I only have 2 smart proxies, the “main” one where foreman runs itself, and a “remote” smart proxy in another location. It seems like only jobs that use the remote smart proxy are affected by this. The regular foreman smart proxy works fine.
Also it seems like this only happens when I run a job with multiple hosts, and Foreman is trying to do some load balancing with both of the smart proxies. Only the hosts that use the remote proxy return the 404 error.
If I run a job on a single host that uses the remote proxy, then it works fine. Almost like the parent task is having trouble being passed down when there are multiple hosts using the remote smart proxy
Could you bump log level to debug on both proxies and run a job with many hosts so they go through both proxies and then upload logs from both proxies so we cant cross reference them and establish a timeline?

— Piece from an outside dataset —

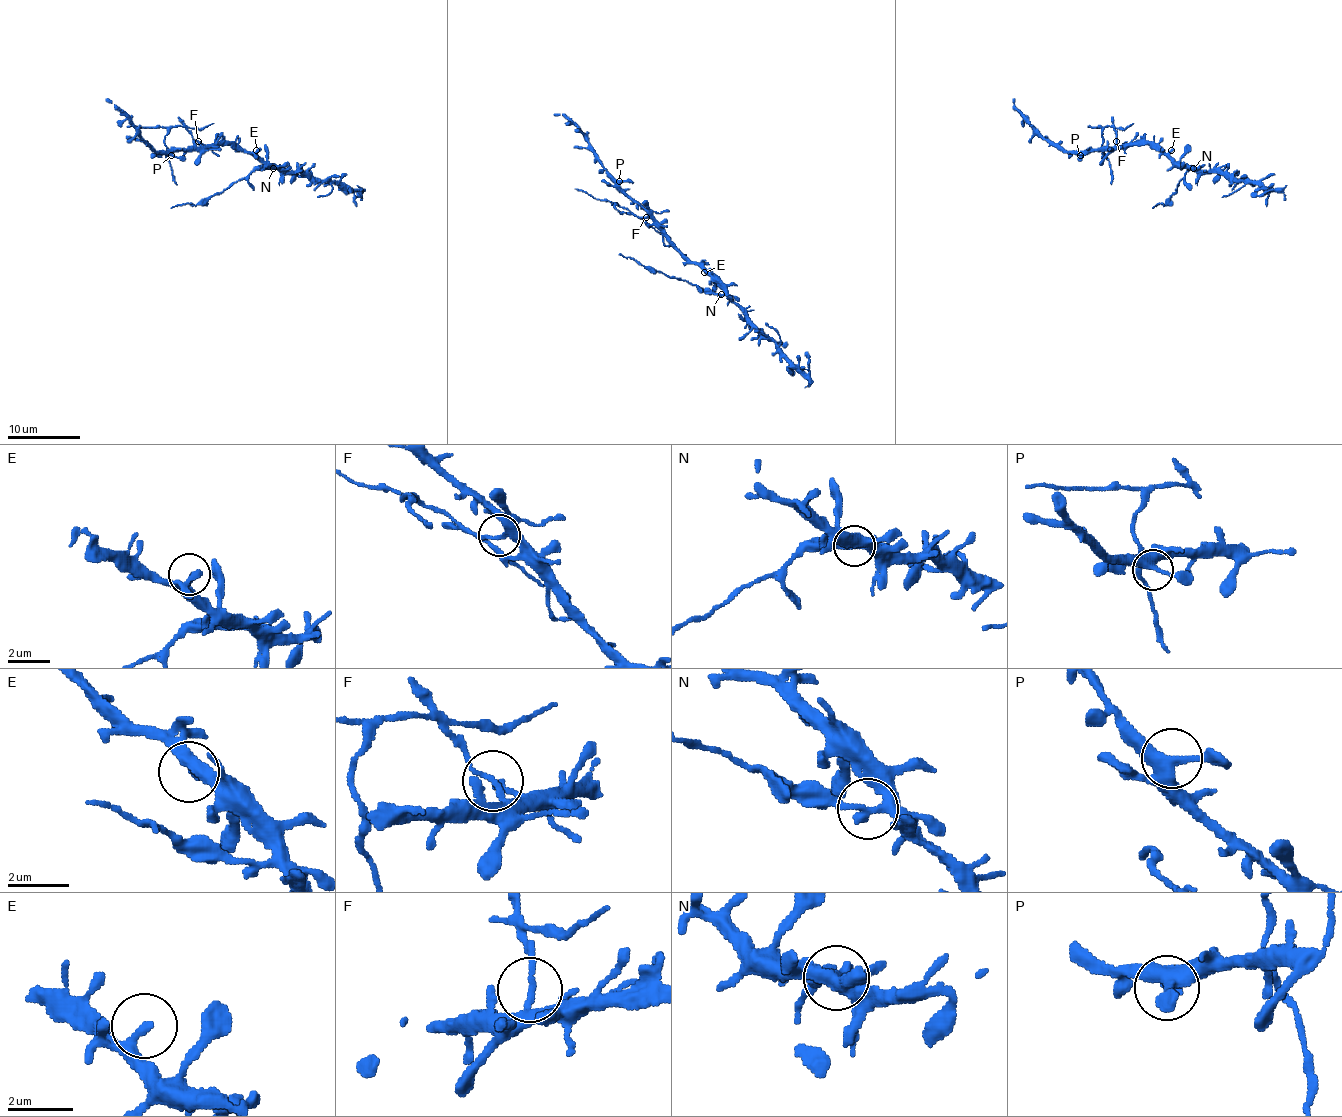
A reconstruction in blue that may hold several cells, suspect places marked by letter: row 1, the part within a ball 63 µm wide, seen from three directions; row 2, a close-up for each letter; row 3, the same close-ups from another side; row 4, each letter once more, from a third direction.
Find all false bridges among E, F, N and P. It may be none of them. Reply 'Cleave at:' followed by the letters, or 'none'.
Cleave at: F, N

2022-02-08T05:02:42 [W|bac|4ac20229] Could not trigger task on the smart proxy: undefined method `[]' for nil:NilClass
Which leads us here[1]. The failure seems to happen before it tries to reach out to the remote proxy, but there aren’t all that many places where it could go wrong and I can’t really see where a rogue nil could sneak in within the normal operating conditions. We’d definitely need better logging in this area, would you be willing to try a patch[2]? I’m failing to reproduce it locally
Correct, although I usually apply whole patches instead of changing things by hand.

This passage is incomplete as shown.